▶ **Tareas solicitadas**:
1 - Imprime literalmente el fragmento del texto sobre Carolina Píparo que arranca en las palabras "Se trata de" y concluye tras "un perro salchicha.".
2 - Enumera todo lo que, según el texto sobre Carolina Píparo, los abogados les ponen a las cosas para disimular la realidad.

▶ **Sección del documento**:
+ + + + + + +
Dicen que la historia se repite, primero como tragedia y después como parodia. Una vez más Carolina Píparo está en la tapa de los diarios, pero esta vez no exclusivamente como víctima sino también como copiloto del victimario.
Se trata de un hecho que tiene todos los ingredientes para que se transforme en una noticia de verano, sobre todo cuando cuenta nuevamente con los servicios de abogados que se dedican a burlar todo lo que haya que burlar para poner los hechos en un lugar donde no se encuentran. Abogados abocados a ponerle un poco de botox, perfume y maquillaje a las cosas para disimular la realidad, para transformar a un rottweiler en un perro salchicha.
+ + + + + + +
▶ **Datos registrados**:
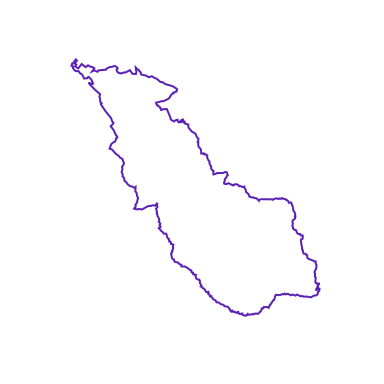 Gura Calitei, Vrancea, Romania (Natural Earth projection), rotated 194°
{"feature_id": "2599482B12509876512521", "entity_name": "Gura Calitei", "entity_type": "district", "adm_level": 2, "iso_a3": "ROU", "parent_name": "Romania", "parent_adm1": "Vrancea", "projection": "natural_earth1", "projection_center": [26.933, 45.627], "detail": "fine", "context": "isolated", "style": "outline", "palette": "violet", "viewbox_px": 384, "rotation_deg": 194, "n_neighbors": 0, "source": "geoboundaries", "source_scale": "gbopen_adm2", "svg_char_len": 5991}
<svg xmlns="http://www.w3.org/2000/svg" viewBox="0 0 384 384"><g transform="rotate(194 192 192)"><path d="M336.8,292.5L339.0,287.2L339.4,287.3L339.4,285.2L337.9,285.1L337.3,283.2L335.1,281.6L333.7,281.2L331.7,281.8L331.0,281.6L329.5,280.2L327.0,279.4L324.1,276.0L321.2,277.1L320.6,278.4L320.1,278.7L316.7,276.6L314.2,273.2L315.3,272.6L318.1,273.0L318.2,272.4L310.8,267.7L304.9,264.7L304.9,262.0L304.2,261.2L302.8,257.3L301.2,256.3L301.7,255.6L301.5,254.9L295.9,249.8L288.3,244.0L286.6,241.3L284.9,240.0L285.8,237.7L286.8,236.5L286.8,236.1L283.2,233.3L279.7,229.0L278.0,227.6L277.7,226.6L278.8,225.5L278.5,223.7L278.9,222.2L279.8,221.7L281.9,219.0L282.5,214.1L280.2,214.0L275.3,210.7L271.7,209.3L270.3,208.0L267.3,207.1L266.4,205.3L265.0,203.7L265.1,201.6L266.0,199.4L265.0,197.5L265.1,194.3L263.4,192.2L263.3,190.6L262.7,189.9L261.7,189.6L260.9,188.5L260.4,186.7L258.0,185.5L256.4,184.0L253.6,182.7L251.0,182.8L249.1,182.1L248.0,183.3L247.1,178.9L245.5,177.7L244.5,175.0L242.7,172.9L243.0,171.6L242.8,168.2L243.6,166.6L243.7,165.7L243.1,164.2L244.2,161.9L242.2,161.7L239.6,162.3L239.2,162.8L236.4,162.9L231.2,167.7L228.4,168.6L226.8,169.7L224.3,169.8L223.4,172.4L223.0,172.3L223.1,171.6L222.3,170.1L222.0,168.6L222.9,167.1L221.2,164.3L220.9,163.3L221.1,162.5L220.3,162.1L219.7,160.4L217.6,158.3L216.9,156.8L217.1,155.0L215.2,153.8L215.1,152.5L215.5,151.9L214.1,150.7L214.5,149.7L215.5,149.1L215.5,148.8L212.8,147.2L212.2,146.5L210.3,145.9L209.4,144.8L206.9,145.3L205.0,141.9L203.7,140.9L203.0,140.8L202.1,138.5L201.4,138.8L200.5,138.3L199.9,136.6L199.1,136.7L197.3,136.2L197.6,135.6L197.2,133.9L196.6,133.2L196.9,132.1L196.6,130.6L197.2,130.0L196.7,128.6L197.5,127.3L195.3,122.9L193.9,122.1L193.1,122.0L192.9,121.3L191.6,120.0L188.4,120.2L187.5,119.3L184.6,118.6L184.6,117.5L183.8,117.2L181.2,118.0L177.6,117.2L176.8,116.5L173.6,115.6L173.4,114.4L172.8,113.9L171.4,114.0L171.0,112.5L168.2,112.5L168.4,111.4L166.8,109.0L164.6,108.4L163.8,108.7L163.0,108.0L162.2,105.6L160.3,103.6L160.7,102.5L158.8,102.0L158.5,101.4L157.1,101.2L155.7,100.2L154.4,98.6L153.0,98.4L152.0,99.1L151.4,98.1L151.5,96.9L150.1,96.6L149.4,95.1L148.0,95.6L147.8,94.8L146.1,93.9L145.4,93.0L143.0,92.6L141.5,90.9L139.3,91.3L136.9,90.1L134.9,90.2L133.6,89.8L132.9,89.0L130.0,89.3L128.5,88.8L127.8,87.8L126.9,87.5L126.1,86.1L124.8,85.4L124.5,85.7L124.8,86.4L124.4,86.7L123.8,86.6L122.8,85.6L121.3,86.1L120.4,85.6L119.1,85.7L118.7,86.6L118.1,86.9L117.1,85.4L115.9,85.3L113.8,86.3L113.5,85.1L110.8,84.8L109.5,85.2L109.4,86.0L108.6,86.1L108.3,87.2L107.6,86.7L106.7,86.7L104.0,88.1L103.1,87.9L102.5,88.9L101.2,89.1L100.5,89.7L98.7,89.6L97.6,90.8L97.2,92.2L96.4,92.6L96.1,95.3L95.4,95.7L95.6,96.4L94.8,96.8L94.4,97.9L93.5,97.8L91.6,98.6L89.6,98.2L89.7,99.5L89.1,100.1L89.1,101.7L88.4,102.2L87.1,106.5L86.2,107.1L86.1,111.3L85.8,112.5L81.8,113.2L79.6,114.8L78.5,114.8L77.8,115.8L76.2,115.3L75.2,116.1L73.9,116.3L71.0,115.7L69.6,116.8L66.5,116.5L65.3,117.9L61.1,117.1L59.9,117.8L58.5,117.5L54.6,118.4L51.6,118.5L50.7,118.9L48.9,120.8L46.3,121.8L45.3,123.5L45.6,125.5L44.6,126.8L44.9,129.0L45.7,128.8L47.4,127.1L48.1,127.2L48.0,127.8L47.3,128.7L47.5,129.9L46.6,130.0L47.1,131.7L47.0,132.7L46.5,133.1L46.6,133.8L48.6,133.2L48.9,133.8L50.2,133.9L50.5,134.4L51.3,139.1L52.3,139.5L52.8,142.5L53.8,143.9L53.6,145.7L53.0,147.1L53.2,149.5L53.5,151.2L54.7,152.7L55.2,154.5L56.5,154.2L57.3,154.7L62.8,155.3L64.3,156.2L65.0,158.6L66.0,158.6L66.8,159.5L68.6,159.2L69.4,159.9L70.4,162.4L71.2,162.8L72.2,165.7L73.4,167.9L73.8,169.6L74.6,170.7L74.7,172.4L73.5,173.2L73.4,174.4L74.1,176.6L76.1,176.1L76.5,177.3L79.4,177.1L80.8,178.4L81.6,180.0L83.9,180.3L85.2,181.0L85.3,182.2L86.4,183.3L86.6,186.1L87.4,187.6L87.4,188.7L85.5,191.4L86.2,192.9L85.8,193.4L86.3,193.9L86.2,194.8L87.7,197.4L89.0,198.3L90.8,202.3L93.3,205.8L95.4,205.0L96.3,206.3L98.1,207.2L98.7,207.1L100.0,207.8L101.1,207.5L103.2,207.9L103.8,206.9L105.4,207.0L106.2,206.1L108.1,206.3L109.9,205.7L111.6,204.0L112.3,204.3L122.9,201.8L125.0,200.6L125.0,199.7L127.7,201.5L130.0,201.2L131.2,201.7L132.4,201.2L135.1,201.4L135.1,202.0L135.9,202.4L136.6,203.6L139.6,205.1L140.4,207.1L142.3,208.9L142.6,209.9L144.0,209.0L145.9,209.5L147.6,209.0L149.0,210.1L151.3,210.3L152.5,209.6L152.7,209.1L153.5,209.0L153.8,208.3L158.6,209.4L160.9,207.8L162.8,207.9L163.3,209.0L162.8,210.4L163.3,212.3L162.2,214.4L162.2,215.7L161.3,216.8L163.1,219.6L164.4,219.5L166.6,217.9L172.4,216.4L173.4,215.3L175.4,214.2L176.2,216.5L176.1,217.5L178.0,218.4L179.3,219.7L179.4,221.0L182.1,224.1L182.3,225.7L184.1,227.1L185.8,229.4L186.0,231.3L187.9,231.9L188.8,231.4L189.1,231.8L189.9,231.7L190.1,232.3L192.3,231.5L193.5,235.0L194.3,236.1L196.7,237.6L197.6,240.0L197.8,241.7L198.7,241.9L198.4,243.9L198.7,245.3L200.7,246.5L202.4,249.0L203.7,249.8L206.8,250.6L210.6,253.3L212.0,255.7L211.9,256.5L215.8,256.8L216.2,257.2L215.8,257.8L216.5,258.6L219.1,257.5L218.2,258.7L218.1,259.9L218.4,260.2L220.2,258.7L220.3,257.8L221.5,256.4L223.0,257.3L223.5,258.6L225.4,257.6L226.5,256.1L229.3,256.8L230.5,257.7L230.9,258.9L236.5,266.4L238.9,265.7L241.7,264.3L241.7,265.1L243.0,265.5L243.9,266.8L245.8,267.2L246.1,267.8L246.9,267.7L248.0,269.0L248.5,270.0L243.4,272.7L241.4,273.4L237.6,276.6L236.9,277.5L235.6,281.4L234.5,283.2L233.9,283.2L234.0,284.0L231.3,285.8L231.5,286.6L231.2,287.7L231.7,288.4L236.6,290.0L244.5,290.3L247.1,291.5L249.1,291.1L253.6,293.3L256.1,293.6L258.1,294.4L259.7,294.3L261.2,293.1L262.3,292.9L264.2,293.8L269.5,293.7L270.3,294.3L270.5,295.5L270.8,295.8L272.3,296.5L273.3,297.6L275.0,298.0L276.7,299.2L276.2,297.5L275.0,295.2L275.0,292.9L278.5,292.3L281.7,295.2L285.5,291.8L286.9,291.6L289.5,289.8L290.7,290.0L291.5,289.6L293.8,290.7L294.2,291.3L294.8,292.9L294.0,293.9L294.3,294.3L295.6,295.2L297.6,295.6L299.7,294.2L302.5,293.1L304.9,290.8L305.0,289.9L312.1,287.4L312.7,285.8L316.4,286.3L318.0,285.0L316.7,288.4L318.9,289.2L320.5,288.9L323.5,289.8L325.4,287.4L330.0,289.5L332.2,284.5L335.9,285.6L335.1,287.7L336.9,288.3L335.4,291.7L336.8,292.5Z" fill="none" stroke="#5b21b6" stroke-width="2"/></g></svg>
+ + + + + + +
▶ **Soluciones en orden**:
1 -
Se trata de un hecho que tiene todos los ingredientes para que se transforme en una noticia de verano, sobre todo cuando cuenta nuevamente con los servicios de abogados que se dedican a burlar todo lo que haya que burlar para poner los hechos en un lugar donde no se encuentran. Abogados abocados a ponerle un poco de botox, perfume y maquillaje a las cosas para disimular la realidad, para transformar a un rottweiler en un perro salchicha.

2 - Botox, perfume y maquillaje.